(Supplied records)
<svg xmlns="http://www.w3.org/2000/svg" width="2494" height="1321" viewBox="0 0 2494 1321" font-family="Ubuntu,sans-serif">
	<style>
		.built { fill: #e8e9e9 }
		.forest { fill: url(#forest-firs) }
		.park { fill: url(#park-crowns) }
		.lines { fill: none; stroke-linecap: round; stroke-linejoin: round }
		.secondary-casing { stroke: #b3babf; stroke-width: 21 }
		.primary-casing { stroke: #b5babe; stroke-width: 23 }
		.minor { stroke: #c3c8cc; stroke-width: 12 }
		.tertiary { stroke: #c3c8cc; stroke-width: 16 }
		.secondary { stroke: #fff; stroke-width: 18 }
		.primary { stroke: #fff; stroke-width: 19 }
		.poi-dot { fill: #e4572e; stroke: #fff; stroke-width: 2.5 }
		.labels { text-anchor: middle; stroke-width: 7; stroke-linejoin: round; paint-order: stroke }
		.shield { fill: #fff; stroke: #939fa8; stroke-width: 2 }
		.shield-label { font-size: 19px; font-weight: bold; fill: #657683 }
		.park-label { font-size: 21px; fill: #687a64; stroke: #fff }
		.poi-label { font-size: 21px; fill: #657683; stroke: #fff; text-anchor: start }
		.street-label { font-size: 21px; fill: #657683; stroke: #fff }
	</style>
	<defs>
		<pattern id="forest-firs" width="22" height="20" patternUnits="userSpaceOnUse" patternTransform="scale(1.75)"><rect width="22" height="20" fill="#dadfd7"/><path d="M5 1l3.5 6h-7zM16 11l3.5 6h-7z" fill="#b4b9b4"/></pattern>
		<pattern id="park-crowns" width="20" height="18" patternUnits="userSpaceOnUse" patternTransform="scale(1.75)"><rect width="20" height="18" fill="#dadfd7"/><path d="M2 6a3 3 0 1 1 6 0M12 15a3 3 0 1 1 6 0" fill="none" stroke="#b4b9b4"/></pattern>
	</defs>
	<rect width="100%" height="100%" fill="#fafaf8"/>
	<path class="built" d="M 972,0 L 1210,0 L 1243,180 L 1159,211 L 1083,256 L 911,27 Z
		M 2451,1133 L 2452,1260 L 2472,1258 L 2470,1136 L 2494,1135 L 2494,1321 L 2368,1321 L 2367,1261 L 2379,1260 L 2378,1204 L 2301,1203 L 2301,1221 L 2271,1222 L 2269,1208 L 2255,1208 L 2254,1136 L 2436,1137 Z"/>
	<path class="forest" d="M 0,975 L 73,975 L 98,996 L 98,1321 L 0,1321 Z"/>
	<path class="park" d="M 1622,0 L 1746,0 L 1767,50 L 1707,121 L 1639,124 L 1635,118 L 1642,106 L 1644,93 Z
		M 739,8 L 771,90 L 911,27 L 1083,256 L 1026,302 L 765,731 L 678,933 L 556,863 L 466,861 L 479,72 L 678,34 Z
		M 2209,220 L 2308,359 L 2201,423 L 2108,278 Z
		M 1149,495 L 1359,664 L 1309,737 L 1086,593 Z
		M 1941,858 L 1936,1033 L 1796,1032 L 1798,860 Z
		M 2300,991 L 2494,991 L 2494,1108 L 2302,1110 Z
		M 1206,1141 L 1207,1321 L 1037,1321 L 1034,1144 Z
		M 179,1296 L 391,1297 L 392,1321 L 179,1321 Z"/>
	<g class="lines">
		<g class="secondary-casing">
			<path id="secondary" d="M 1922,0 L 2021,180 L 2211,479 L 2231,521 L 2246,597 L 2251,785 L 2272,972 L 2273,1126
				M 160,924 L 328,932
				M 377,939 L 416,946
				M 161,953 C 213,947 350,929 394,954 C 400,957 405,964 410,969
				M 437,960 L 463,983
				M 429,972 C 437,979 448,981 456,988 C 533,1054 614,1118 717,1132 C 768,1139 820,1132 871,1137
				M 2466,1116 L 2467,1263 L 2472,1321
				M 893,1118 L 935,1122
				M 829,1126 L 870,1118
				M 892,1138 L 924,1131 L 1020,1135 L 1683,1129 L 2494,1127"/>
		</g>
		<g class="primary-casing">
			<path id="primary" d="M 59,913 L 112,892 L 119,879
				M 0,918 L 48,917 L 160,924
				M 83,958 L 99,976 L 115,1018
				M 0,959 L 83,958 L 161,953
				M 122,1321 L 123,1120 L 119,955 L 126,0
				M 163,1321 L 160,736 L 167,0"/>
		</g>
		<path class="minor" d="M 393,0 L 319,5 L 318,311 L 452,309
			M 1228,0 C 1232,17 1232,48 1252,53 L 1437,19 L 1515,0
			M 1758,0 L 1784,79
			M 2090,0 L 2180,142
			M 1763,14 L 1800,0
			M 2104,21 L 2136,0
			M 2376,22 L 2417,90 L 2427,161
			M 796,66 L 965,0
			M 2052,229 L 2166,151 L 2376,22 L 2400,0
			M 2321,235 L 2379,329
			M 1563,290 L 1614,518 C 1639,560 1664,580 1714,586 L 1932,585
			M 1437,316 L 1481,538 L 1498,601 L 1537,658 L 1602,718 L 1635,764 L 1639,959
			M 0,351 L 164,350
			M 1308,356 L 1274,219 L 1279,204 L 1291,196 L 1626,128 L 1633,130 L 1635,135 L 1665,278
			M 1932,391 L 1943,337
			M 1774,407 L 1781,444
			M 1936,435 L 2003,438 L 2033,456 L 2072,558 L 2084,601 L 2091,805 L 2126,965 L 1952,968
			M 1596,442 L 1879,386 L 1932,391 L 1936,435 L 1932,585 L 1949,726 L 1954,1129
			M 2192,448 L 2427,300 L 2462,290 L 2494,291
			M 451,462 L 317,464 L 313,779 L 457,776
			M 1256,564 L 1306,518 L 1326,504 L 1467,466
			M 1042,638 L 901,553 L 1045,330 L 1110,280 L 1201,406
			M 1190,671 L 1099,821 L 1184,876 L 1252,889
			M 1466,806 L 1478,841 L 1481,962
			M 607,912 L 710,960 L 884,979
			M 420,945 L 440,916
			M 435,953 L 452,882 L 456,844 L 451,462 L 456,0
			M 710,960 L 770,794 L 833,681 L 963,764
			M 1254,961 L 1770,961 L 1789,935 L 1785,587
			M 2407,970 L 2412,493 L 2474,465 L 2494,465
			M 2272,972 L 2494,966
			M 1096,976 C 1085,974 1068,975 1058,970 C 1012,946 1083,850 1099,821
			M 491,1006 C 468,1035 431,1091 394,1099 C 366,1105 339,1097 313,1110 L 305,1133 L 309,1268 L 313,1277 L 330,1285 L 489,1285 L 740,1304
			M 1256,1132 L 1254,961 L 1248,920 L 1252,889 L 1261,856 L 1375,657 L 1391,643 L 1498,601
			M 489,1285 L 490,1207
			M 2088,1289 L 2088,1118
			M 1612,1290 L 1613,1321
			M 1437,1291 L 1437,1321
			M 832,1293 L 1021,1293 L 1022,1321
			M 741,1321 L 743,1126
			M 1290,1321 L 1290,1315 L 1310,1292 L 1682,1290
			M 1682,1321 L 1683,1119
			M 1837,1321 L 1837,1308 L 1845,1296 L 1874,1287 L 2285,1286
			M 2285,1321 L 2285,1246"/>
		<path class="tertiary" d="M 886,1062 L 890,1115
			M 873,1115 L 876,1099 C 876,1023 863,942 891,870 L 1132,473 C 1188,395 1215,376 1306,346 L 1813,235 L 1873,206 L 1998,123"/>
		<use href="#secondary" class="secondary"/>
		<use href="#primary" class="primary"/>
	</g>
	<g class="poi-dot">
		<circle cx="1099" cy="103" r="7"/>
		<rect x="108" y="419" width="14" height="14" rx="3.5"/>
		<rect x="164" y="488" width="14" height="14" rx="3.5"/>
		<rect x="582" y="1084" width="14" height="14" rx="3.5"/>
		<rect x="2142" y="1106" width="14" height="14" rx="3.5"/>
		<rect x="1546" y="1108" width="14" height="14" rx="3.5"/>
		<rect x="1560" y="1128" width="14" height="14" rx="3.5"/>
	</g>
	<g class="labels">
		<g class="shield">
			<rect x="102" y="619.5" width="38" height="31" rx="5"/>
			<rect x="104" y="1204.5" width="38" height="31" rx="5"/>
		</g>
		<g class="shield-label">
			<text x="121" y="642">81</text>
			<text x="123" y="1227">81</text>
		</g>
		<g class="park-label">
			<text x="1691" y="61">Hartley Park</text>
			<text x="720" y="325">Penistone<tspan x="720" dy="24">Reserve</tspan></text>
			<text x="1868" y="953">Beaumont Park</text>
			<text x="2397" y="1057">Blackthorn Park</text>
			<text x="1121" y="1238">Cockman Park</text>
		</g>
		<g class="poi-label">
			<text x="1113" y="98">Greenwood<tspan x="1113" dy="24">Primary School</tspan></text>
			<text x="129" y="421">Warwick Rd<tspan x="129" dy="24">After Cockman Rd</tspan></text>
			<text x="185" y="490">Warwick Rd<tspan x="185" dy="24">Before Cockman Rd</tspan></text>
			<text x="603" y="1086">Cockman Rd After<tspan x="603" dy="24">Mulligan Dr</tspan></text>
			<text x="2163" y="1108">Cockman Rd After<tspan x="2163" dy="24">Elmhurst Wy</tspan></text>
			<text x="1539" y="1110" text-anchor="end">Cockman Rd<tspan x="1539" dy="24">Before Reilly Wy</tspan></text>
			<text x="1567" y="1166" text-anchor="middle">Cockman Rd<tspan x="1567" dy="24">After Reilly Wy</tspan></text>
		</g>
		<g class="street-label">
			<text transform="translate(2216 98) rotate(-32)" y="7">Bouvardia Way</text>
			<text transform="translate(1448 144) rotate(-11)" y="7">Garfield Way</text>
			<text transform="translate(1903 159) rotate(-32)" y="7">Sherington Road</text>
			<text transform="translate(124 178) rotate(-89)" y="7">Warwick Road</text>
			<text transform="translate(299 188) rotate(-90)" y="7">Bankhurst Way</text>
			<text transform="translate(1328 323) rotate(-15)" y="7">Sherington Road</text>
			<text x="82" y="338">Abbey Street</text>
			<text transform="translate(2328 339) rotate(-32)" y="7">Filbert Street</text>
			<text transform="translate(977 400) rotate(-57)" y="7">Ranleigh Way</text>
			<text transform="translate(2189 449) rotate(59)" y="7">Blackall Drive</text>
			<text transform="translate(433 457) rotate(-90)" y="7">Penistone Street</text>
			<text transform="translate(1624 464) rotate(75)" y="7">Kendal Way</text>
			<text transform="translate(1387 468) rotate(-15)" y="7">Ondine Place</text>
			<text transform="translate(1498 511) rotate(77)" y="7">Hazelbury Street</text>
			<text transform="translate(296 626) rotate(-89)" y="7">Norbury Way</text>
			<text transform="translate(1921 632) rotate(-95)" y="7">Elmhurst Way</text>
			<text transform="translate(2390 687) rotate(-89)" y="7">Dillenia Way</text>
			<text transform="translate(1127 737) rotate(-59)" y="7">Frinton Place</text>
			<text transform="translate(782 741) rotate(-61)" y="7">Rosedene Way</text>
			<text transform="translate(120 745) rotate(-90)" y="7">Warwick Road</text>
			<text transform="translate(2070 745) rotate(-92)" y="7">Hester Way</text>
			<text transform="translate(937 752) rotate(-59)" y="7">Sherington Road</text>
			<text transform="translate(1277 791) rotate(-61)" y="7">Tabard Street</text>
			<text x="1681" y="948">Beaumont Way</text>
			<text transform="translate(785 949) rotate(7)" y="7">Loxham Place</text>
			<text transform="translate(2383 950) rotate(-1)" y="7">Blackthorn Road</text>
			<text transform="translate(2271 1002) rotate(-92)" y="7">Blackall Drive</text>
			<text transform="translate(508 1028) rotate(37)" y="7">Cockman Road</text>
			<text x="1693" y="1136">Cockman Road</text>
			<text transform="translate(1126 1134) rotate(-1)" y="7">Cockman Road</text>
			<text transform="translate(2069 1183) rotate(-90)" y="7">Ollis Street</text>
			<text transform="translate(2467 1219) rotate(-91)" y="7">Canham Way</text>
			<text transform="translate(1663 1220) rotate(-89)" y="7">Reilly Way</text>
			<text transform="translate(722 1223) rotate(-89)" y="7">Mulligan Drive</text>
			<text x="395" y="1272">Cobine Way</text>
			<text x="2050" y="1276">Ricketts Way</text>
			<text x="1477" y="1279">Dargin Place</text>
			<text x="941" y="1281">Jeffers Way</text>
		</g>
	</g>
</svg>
(End Supplied records)
(How to complete this task): A line belongs in the answer if it contains the word "lines"; please copy each such line from the material.

(Answer box):
		.lines { fill: none; stroke-linecap: round; stroke-linejoin: round }
	<g class="lines">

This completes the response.